Nel volume "Divide et impera" a mia firma che uscirà in libreria nelle prossime settimane, darò conto, anche grazie alla testimonianza del Presidente Alfredo Morvillo, vicinissimo a Falcone in quanto fratello di Francesca, di questo falso storico. Non anticipo nulla, ma desidero adesso soffermarmi su altre opinioni. Parto con quelle espresse da Pietro Grasso, che con Falcone condivise una lunga esperienza professionale e umana, ricorda come il magistrato ritenesse centrale la specializzazione del pubblico ministero alla luce del nuovo codice di rito, senza però affrontare il problema dell'assetto istituzionale del pm, che riteneva non ancora giunto a maturazione politica. Grasso sottolinea altresì come Falcone parlasse di "specificità delle funzioni" e di "alta professionalità", e di come l'essenza della questione fosse dare slancio e incisività all'azione penale del pm, garantendo però l'indipendenza e l'autonomia di tale organo.
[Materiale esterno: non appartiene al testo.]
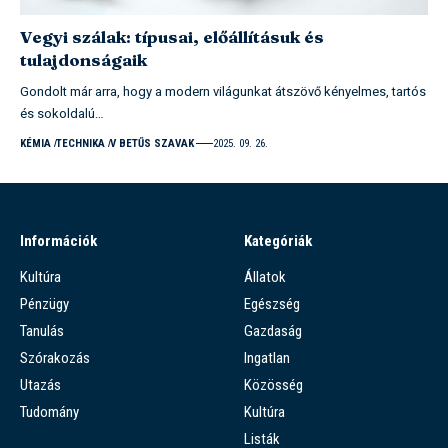
Vegyi szálak: típusai, előállításuk és
tulajdonságaik
Gondolt már arra, hogy a modern világunkat átszövő kényelmes, tartós
és sokoldalú…
KÉMIA
TECHNIKA
V BETŰS SZAVAK
2025. 09. 26.
Információk
Kategóriák
Kultúra
Állatok
Pénzügy
Egészség
Tanulás
Gazdaság
Szórakozás
Ingatlan
Utazás
Közösség
Tudomány
Kultúra
Listák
Nel volume "Loro dicono, noi diciamo", Armando Spataro – che con Gustavo Zagrebelsky e Francesco Pallante ha dedicato pagine rigorose a smontare le falsificazioni più ricorrenti – chiarisce che le frasi talvolta evocate in favore della separazione delle carriere sono in realtà estrapolazioni scorrette da un intervento del 1989, in cui Falcone analizzava le implicazioni del nuovo codice. Secondo Spataro, Falcone non stava prendendo posizione, ma aveva voluto porre sul tappeto il funzionamento della giustizia nell'assetto che il nuovo codice aveva riservato al pm.
La conferma più lampante dell'orientamento contrario alla separazione delle carriere si rinviene, del resto, nella scelta professionale di Falcone, che in più occasioni passò dalle funzioni giudicanti a quelle requirenti e viceversa, ritenendo – come ricorda anche Marcelle Padovani – che tale interscambiabilità costituisse "un elemento di crescita".
In definitiva, attribuire a Giovanni Falcone la paternità di una riforma che egli non propose, non sostenne e non condivise, significa trarre in inganno l'opinione pubblica, infangare il dibattito istituzionale e ridurre la memoria di un servitore dello Stato a un simulacro utile per finalità ideologiche. È un'operazione doppiamente grave: sul piano storico, perché falsifica i fatti; su quello morale, perché sfrutta il sacrificio di un uomo giusto per obiettivi che egli, con ogni probabilità, avrebbe rigettato.